You would have to resist the urge to bring any money, coins or bills, with you on your trip (unless you can find pre-1900 currency on ebay).

If you could find daily stock tickers from 1900 or old horse racing/baseball scores, you could work for a few days as a laborer, and then turn a few bucks into thousands pretty quickly, as long as you kept using different bookies :slight_smile:

Women would have trouble with their clothing. Going from little bras, shirts and slacks to full corsets and long dresses would be hell for me.

And oh yeah, I couldn’t say “hell” or “damn.”

The creators of Deadwood ran into this problem. The show is set in the 1870s. Historically accurate profanity would sound either too mild or too weird for modern audiences. Blasphemy was the most shocking thing one could say back then and I doubt things would’ve changed much in 30 years.

Well, “fuck” is a lot older than 108 years. But what you might run into is the phenomenon of people brought up in polite society without ever having been exposed to such words, and who wouldn’t understand them because they hadn’t ever heard them before. You’d be understood down by the docks, but not necessarily in a lady’s drawing room.

From post #9,

Take a rotary dial phone into a school today and see how strange it is.

One would go bonkers looking at all the precious antiques!
I would get put in a sanitarium for all the drool :stuck_out_tongue:

I would love to do one of those shows but they would not tke me for several reasons. I am not photogenic, I am handicapped and I am too accomplished as a medieval recreationist to fall into the pitfalls the idiotic family did in 1900 house.

The damn fool worked too hard because she refused to work the maid of all work hard enough. The kids barely had any chores and any they did have they did half arsed.

-it was a Rod Serling story-basically a rich old masells his soul to the devil, in order to return to his hometown in 1900. He figures he’ll do much better in life-because he knows:
-about a massive oil deposit under some worthess land
-he will marry the prettiest girl in town
-he will tell the town blacksmith how to build an automobile self-starter (and become a jillionaire)
Only things go considerably awry!
The oil is under 1000 feet of swamp-undrillable in 1900!
the girl is a dog.
The blacksmith has no idea what the guy is babbling about.
And Satan double-crosses him-he is still and old man in a young body. :eek:

That episode is actually, “Of Late I Think of Cliffordsville”. “A Stop at Willowby” was a different story.

Housemaid, washerwoman, seamstress, nurse, factory worker, cook …

You might want to read a thriller entitled, “The Alienist,” by Caleb Carr.

As I remember, the author really captured turn-of-the-century NYC.

Seriously? Blasphemy was the most shocking thing? What the hell did they use to say a simple sentence like, “that new evolution thing is blasphemy.”

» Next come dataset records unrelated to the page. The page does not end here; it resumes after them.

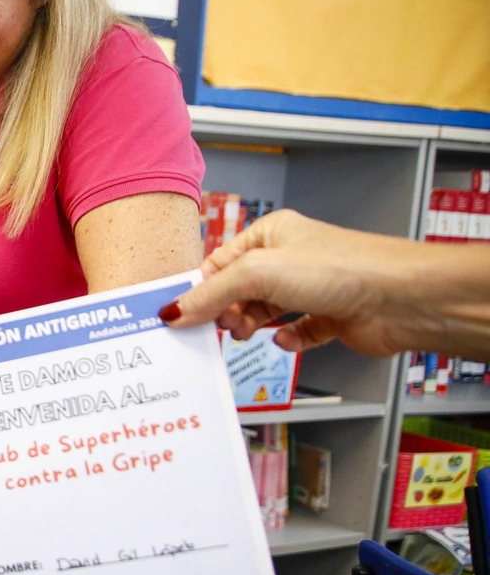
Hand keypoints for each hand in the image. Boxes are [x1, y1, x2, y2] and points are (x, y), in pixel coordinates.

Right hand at [163, 210, 415, 356]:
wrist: (401, 298)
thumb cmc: (341, 268)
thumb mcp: (257, 273)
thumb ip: (211, 294)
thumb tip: (174, 311)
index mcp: (272, 234)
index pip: (220, 262)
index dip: (200, 289)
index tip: (181, 314)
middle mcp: (291, 258)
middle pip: (239, 290)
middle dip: (225, 311)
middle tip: (219, 327)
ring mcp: (311, 289)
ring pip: (264, 312)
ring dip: (250, 326)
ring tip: (245, 334)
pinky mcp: (330, 318)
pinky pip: (296, 332)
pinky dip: (286, 340)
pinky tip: (286, 340)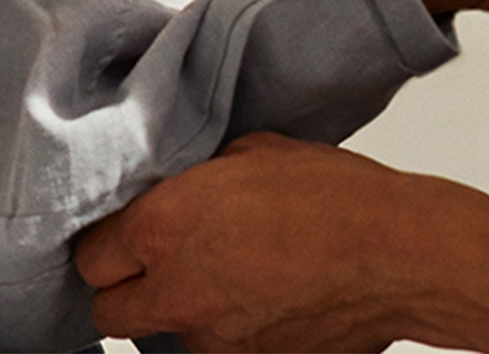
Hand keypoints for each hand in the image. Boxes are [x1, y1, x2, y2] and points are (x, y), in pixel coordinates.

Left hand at [78, 134, 440, 350]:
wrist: (398, 254)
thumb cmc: (335, 197)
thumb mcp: (248, 154)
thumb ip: (192, 178)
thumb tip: (175, 187)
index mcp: (163, 227)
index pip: (89, 255)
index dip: (107, 242)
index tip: (125, 232)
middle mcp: (176, 291)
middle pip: (107, 309)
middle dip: (124, 286)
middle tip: (157, 262)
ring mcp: (212, 339)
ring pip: (162, 333)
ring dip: (180, 308)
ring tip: (227, 275)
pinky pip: (214, 347)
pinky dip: (226, 328)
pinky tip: (260, 297)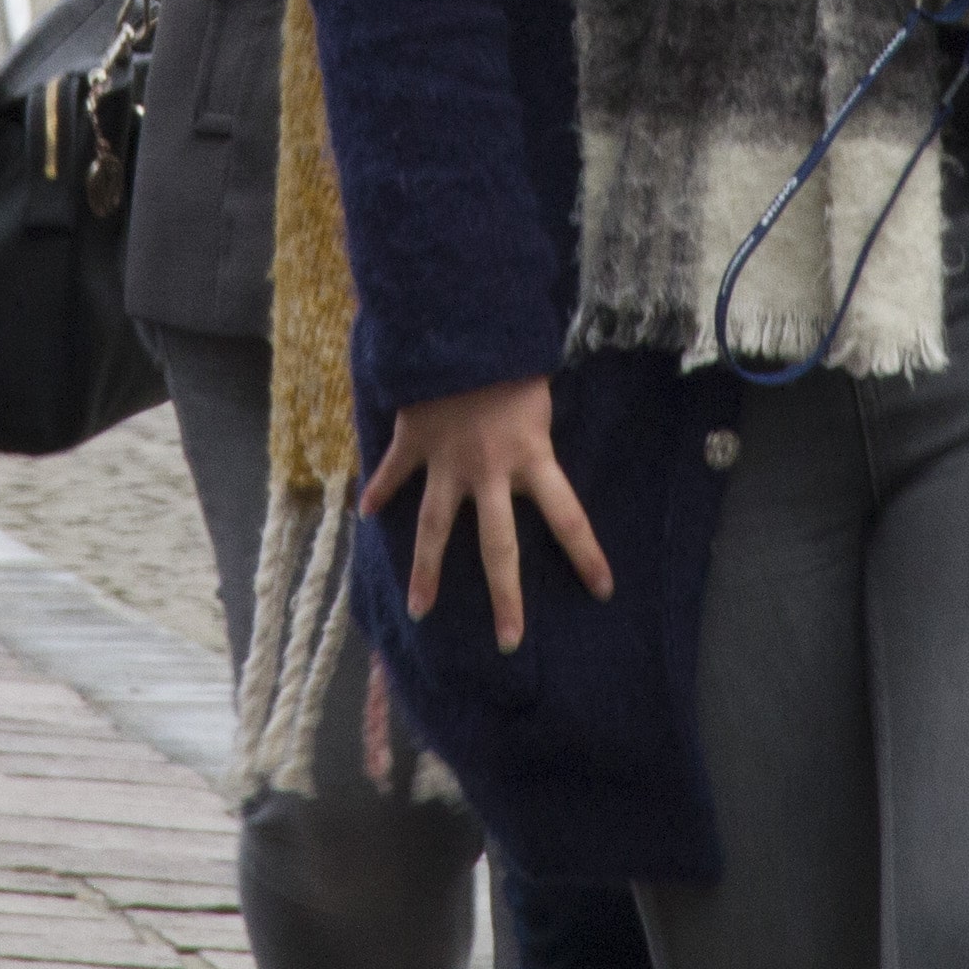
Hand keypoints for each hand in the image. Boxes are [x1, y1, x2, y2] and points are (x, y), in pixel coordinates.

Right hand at [358, 375, 613, 651]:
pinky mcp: (413, 441)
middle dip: (505, 598)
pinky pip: (392, 472)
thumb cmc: (512, 352)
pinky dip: (378, 490)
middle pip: (499, 548)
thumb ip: (537, 426)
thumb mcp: (540, 393)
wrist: (461, 326)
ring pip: (435, 529)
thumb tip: (539, 435)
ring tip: (420, 608)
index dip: (587, 556)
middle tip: (509, 642)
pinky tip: (366, 512)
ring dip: (426, 570)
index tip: (603, 591)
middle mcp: (490, 472)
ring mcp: (447, 462)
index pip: (569, 518)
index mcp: (532, 458)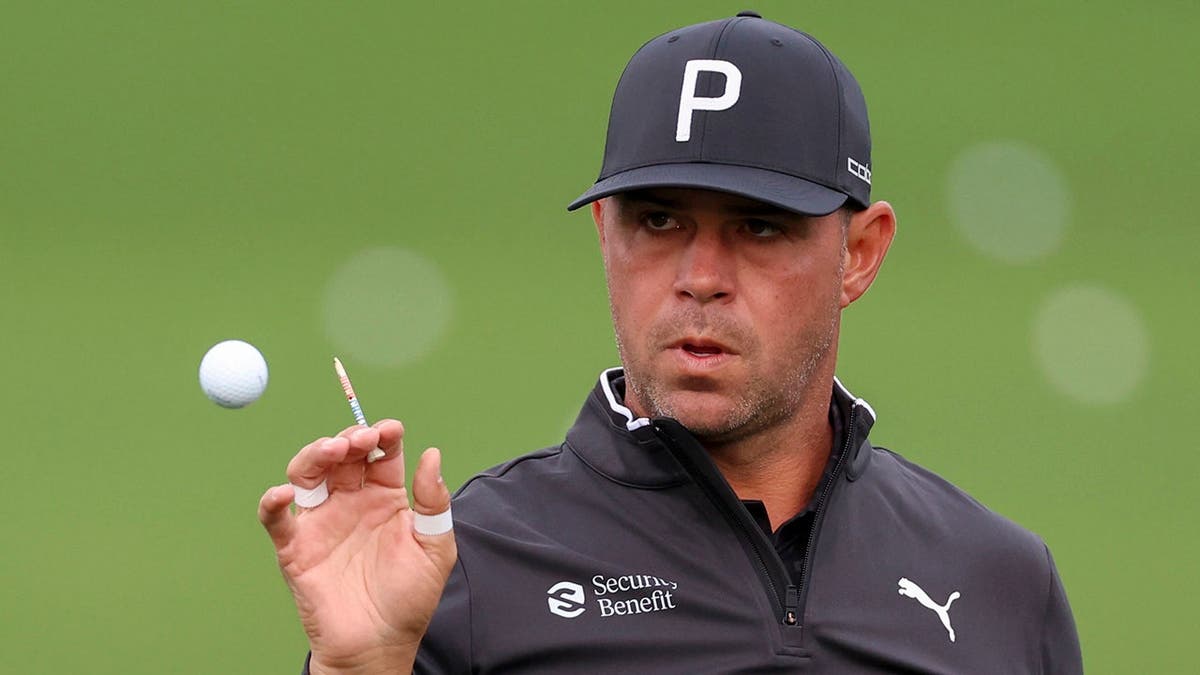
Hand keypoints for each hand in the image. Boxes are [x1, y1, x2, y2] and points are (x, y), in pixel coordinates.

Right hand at [258, 420, 456, 673]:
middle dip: (350, 437)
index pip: (382, 454)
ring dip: (314, 454)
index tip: (391, 429)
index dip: (384, 435)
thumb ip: (433, 502)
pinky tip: (284, 494)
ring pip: (307, 472)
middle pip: (342, 455)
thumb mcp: (434, 548)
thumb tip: (432, 453)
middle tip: (361, 439)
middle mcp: (350, 502)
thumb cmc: (409, 599)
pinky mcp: (295, 548)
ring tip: (333, 449)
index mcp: (385, 498)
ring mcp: (321, 522)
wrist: (378, 645)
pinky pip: (276, 519)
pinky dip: (272, 501)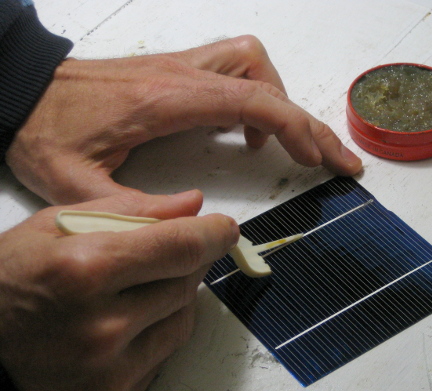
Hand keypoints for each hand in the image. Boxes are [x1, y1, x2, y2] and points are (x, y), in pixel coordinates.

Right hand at [0, 190, 237, 390]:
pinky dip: (151, 339)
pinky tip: (117, 332)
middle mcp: (101, 328)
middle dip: (182, 263)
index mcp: (84, 271)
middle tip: (153, 259)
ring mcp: (109, 373)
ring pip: (182, 321)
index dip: (213, 233)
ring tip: (128, 295)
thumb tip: (192, 203)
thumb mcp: (52, 228)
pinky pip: (161, 359)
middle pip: (187, 283)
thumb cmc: (4, 287)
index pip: (182, 246)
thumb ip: (130, 209)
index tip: (224, 228)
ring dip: (170, 301)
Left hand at [5, 35, 361, 204]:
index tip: (321, 161)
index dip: (297, 130)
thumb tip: (194, 219)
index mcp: (166, 100)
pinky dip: (255, 98)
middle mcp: (181, 75)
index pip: (253, 100)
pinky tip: (247, 133)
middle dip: (307, 119)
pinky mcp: (174, 73)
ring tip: (286, 145)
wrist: (18, 88)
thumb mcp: (74, 186)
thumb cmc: (43, 129)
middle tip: (333, 158)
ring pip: (253, 63)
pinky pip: (233, 71)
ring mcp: (179, 68)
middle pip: (266, 78)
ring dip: (280, 101)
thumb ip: (133, 212)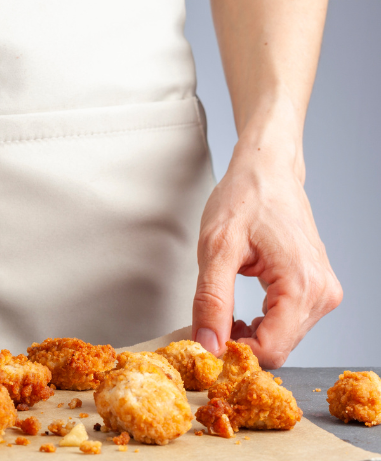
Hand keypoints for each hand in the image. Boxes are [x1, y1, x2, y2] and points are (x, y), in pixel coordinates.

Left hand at [191, 129, 341, 368]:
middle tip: (207, 328)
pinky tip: (239, 315)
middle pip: (279, 349)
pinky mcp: (317, 290)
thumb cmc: (245, 199)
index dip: (234, 355)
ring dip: (249, 337)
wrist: (267, 172)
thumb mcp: (216, 249)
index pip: (272, 350)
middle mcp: (322, 293)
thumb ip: (212, 300)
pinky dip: (260, 327)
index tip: (204, 344)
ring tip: (223, 315)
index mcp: (303, 285)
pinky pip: (287, 325)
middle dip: (240, 347)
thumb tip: (208, 344)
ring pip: (282, 340)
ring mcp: (323, 292)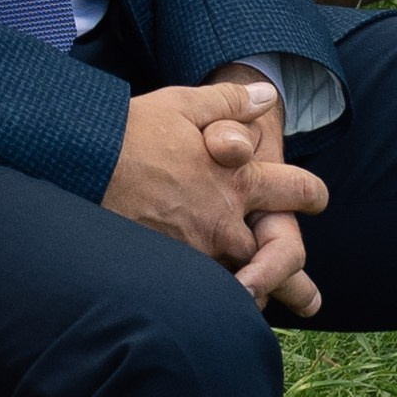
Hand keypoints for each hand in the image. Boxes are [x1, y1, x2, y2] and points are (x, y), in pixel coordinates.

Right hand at [102, 76, 326, 317]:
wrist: (82, 163)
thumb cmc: (132, 132)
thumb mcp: (183, 105)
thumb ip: (229, 102)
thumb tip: (266, 96)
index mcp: (238, 181)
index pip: (298, 191)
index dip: (312, 195)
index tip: (314, 199)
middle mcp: (225, 222)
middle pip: (275, 252)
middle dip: (287, 267)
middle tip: (304, 292)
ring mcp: (197, 251)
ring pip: (239, 280)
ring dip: (249, 287)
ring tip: (254, 299)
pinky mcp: (167, 269)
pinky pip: (201, 292)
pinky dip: (209, 297)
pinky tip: (204, 300)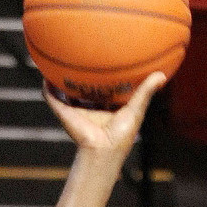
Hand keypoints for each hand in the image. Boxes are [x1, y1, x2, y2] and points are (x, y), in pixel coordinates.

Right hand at [43, 70, 164, 157]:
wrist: (103, 149)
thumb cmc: (122, 134)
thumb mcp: (136, 109)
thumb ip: (146, 91)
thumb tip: (163, 74)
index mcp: (107, 108)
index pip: (106, 90)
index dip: (106, 77)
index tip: (107, 60)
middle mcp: (91, 109)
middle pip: (85, 90)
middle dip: (82, 77)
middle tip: (81, 56)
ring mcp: (77, 111)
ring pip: (67, 93)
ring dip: (61, 81)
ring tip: (56, 62)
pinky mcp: (65, 114)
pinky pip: (53, 98)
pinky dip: (47, 88)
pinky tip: (44, 75)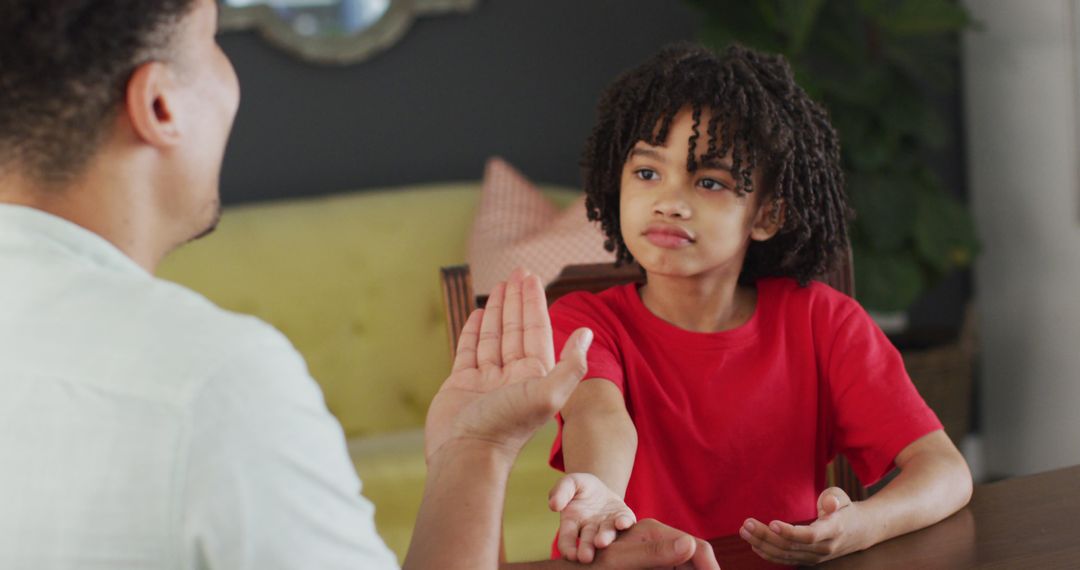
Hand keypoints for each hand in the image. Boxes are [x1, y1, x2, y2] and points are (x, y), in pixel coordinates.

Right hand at [424, 268, 592, 463]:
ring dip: (498, 310)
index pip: (536, 330)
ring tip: (499, 286)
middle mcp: (512, 376)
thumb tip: (589, 333)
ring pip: (494, 336)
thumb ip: (571, 364)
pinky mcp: (462, 384)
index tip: (530, 278)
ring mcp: (486, 380)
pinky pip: (470, 350)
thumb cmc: (507, 427)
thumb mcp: (548, 394)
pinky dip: (474, 331)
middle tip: (516, 272)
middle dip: (517, 299)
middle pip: (516, 329)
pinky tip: (479, 314)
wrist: (467, 455)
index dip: (533, 302)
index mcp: (535, 374)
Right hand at [549, 473, 636, 562]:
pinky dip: (625, 523)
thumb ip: (561, 490)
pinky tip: (622, 523)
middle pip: (587, 542)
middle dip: (586, 549)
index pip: (567, 540)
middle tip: (586, 557)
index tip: (571, 554)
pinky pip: (625, 521)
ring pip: (607, 534)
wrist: (600, 487)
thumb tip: (554, 505)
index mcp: (572, 523)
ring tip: (601, 542)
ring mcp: (607, 525)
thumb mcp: (569, 483)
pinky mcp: (622, 518)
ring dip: (605, 538)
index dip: (568, 549)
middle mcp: (590, 530)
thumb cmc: (581, 488)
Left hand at [591, 519, 719, 569]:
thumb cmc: (592, 565)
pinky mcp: (651, 566)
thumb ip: (654, 553)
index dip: (710, 567)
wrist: (575, 569)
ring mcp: (655, 555)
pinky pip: (673, 569)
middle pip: (694, 558)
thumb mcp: (620, 562)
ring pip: (686, 566)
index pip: (695, 547)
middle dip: (705, 569)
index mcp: (654, 531)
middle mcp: (658, 541)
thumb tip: (690, 545)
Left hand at [739, 487, 864, 564]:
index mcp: (833, 529)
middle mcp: (824, 547)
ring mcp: (816, 557)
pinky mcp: (809, 559)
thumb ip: (834, 499)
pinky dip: (769, 554)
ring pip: (786, 554)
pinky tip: (754, 545)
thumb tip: (829, 502)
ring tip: (745, 532)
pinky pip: (786, 560)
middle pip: (791, 546)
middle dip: (766, 536)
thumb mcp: (842, 498)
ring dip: (762, 544)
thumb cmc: (844, 509)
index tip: (772, 523)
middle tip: (747, 524)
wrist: (860, 531)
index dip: (790, 532)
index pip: (810, 536)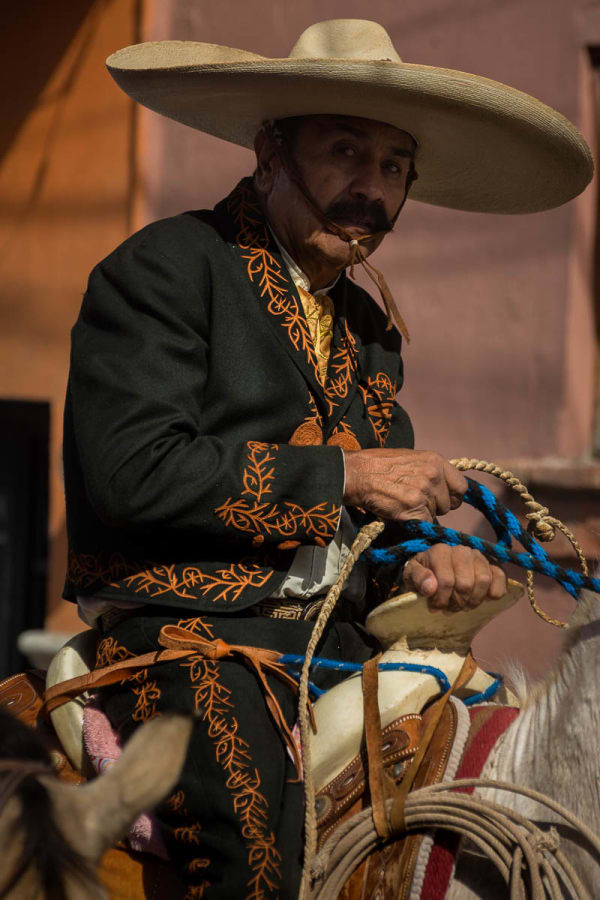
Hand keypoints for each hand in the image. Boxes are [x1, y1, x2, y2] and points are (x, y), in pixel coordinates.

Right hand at [343, 448, 466, 521]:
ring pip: (435, 515)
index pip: (461, 487)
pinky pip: (423, 524)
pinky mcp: (413, 508)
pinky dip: (413, 523)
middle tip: (414, 501)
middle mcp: (433, 475)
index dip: (452, 496)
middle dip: (434, 506)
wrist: (357, 473)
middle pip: (448, 504)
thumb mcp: (411, 458)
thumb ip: (430, 470)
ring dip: (422, 514)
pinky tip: (400, 512)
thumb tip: (442, 486)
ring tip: (403, 503)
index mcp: (436, 460)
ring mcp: (424, 492)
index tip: (442, 499)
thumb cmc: (379, 465)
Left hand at [402, 544, 506, 611]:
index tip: (434, 607)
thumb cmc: (423, 574)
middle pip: (466, 584)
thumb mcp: (411, 575)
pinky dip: (494, 592)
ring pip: (483, 581)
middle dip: (456, 603)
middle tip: (449, 609)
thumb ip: (418, 578)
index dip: (441, 600)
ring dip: (473, 600)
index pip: (446, 581)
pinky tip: (483, 599)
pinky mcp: (492, 564)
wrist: (436, 569)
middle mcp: (461, 550)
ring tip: (463, 605)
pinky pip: (500, 577)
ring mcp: (478, 556)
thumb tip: (431, 588)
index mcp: (440, 551)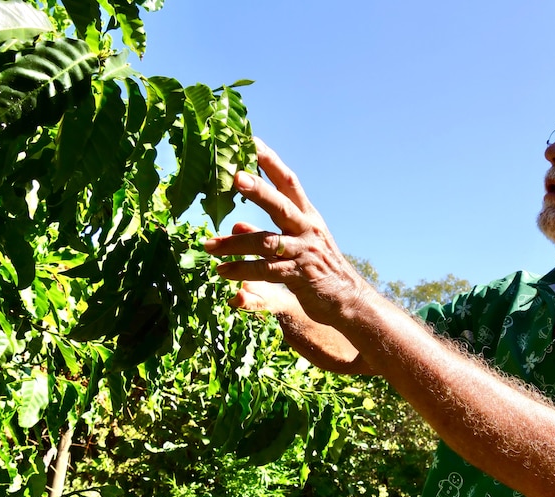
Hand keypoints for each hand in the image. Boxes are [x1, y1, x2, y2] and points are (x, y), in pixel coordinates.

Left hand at [203, 138, 367, 325]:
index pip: (288, 181)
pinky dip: (243, 270)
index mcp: (306, 215)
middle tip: (235, 176)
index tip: (251, 140)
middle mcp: (307, 228)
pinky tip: (223, 272)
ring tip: (208, 246)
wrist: (346, 298)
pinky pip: (267, 271)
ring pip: (267, 242)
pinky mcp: (301, 275)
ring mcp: (305, 251)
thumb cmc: (317, 267)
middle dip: (259, 190)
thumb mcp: (296, 244)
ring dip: (234, 244)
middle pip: (281, 204)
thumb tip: (236, 224)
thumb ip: (266, 232)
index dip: (270, 161)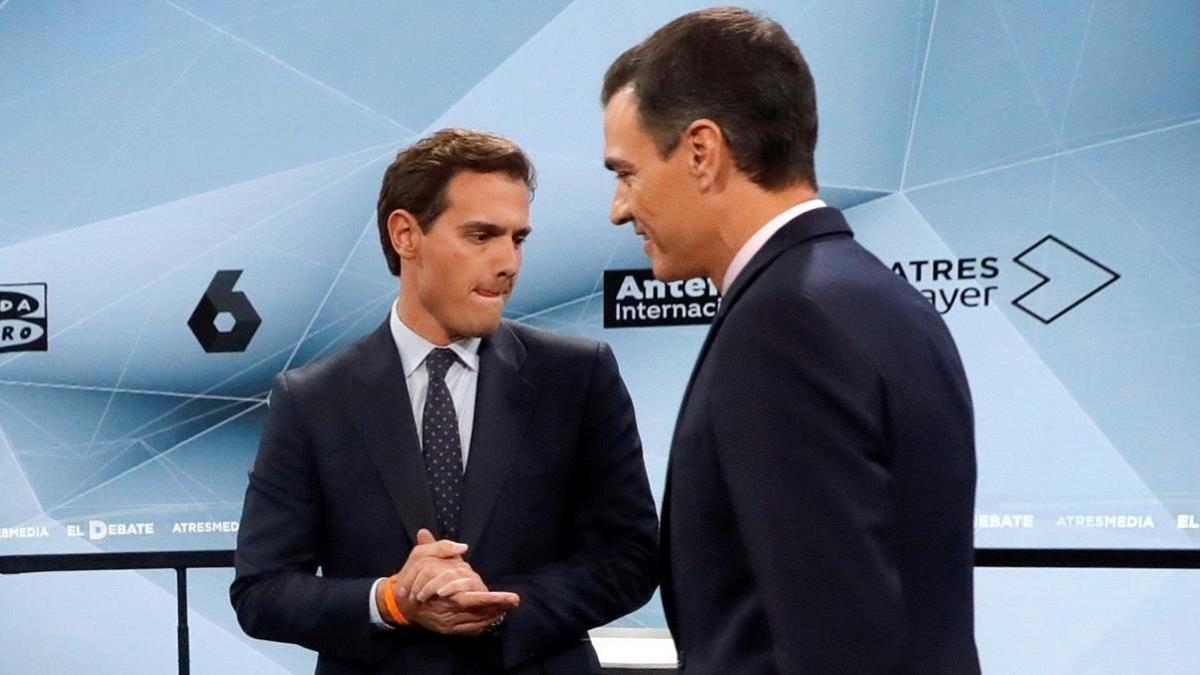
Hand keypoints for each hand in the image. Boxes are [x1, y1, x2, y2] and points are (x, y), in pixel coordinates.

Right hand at [382, 529, 519, 634]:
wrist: (398, 599)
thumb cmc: (411, 574)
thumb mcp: (422, 554)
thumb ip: (443, 548)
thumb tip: (463, 547)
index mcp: (443, 591)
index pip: (473, 598)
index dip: (492, 599)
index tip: (511, 597)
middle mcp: (447, 610)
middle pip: (478, 611)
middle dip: (498, 607)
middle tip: (514, 601)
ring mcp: (447, 622)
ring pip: (475, 621)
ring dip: (493, 615)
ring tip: (509, 606)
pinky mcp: (446, 629)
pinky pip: (468, 629)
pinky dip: (482, 625)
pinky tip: (494, 617)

I have not read all this thread, but as I am inordinately fond of time-travel stories, it sparked me thinking what sort of skills a voyager to 1900 would be able to use.

A concert pianist would be able to make a good living and use his general knowledge to steer mankind from the horror of leisure suits.

I think the post means saying things like “goddam it” or “ferkristsake” were considered worse than “damn” or “hell.” Never say “Goddam you to hell.”

7th Day Adventists, too, and the related Kellogg bunch in Battle Creek - see the movie “Road to Wellville”.

Also of course, some Hindu and Buddhist sects.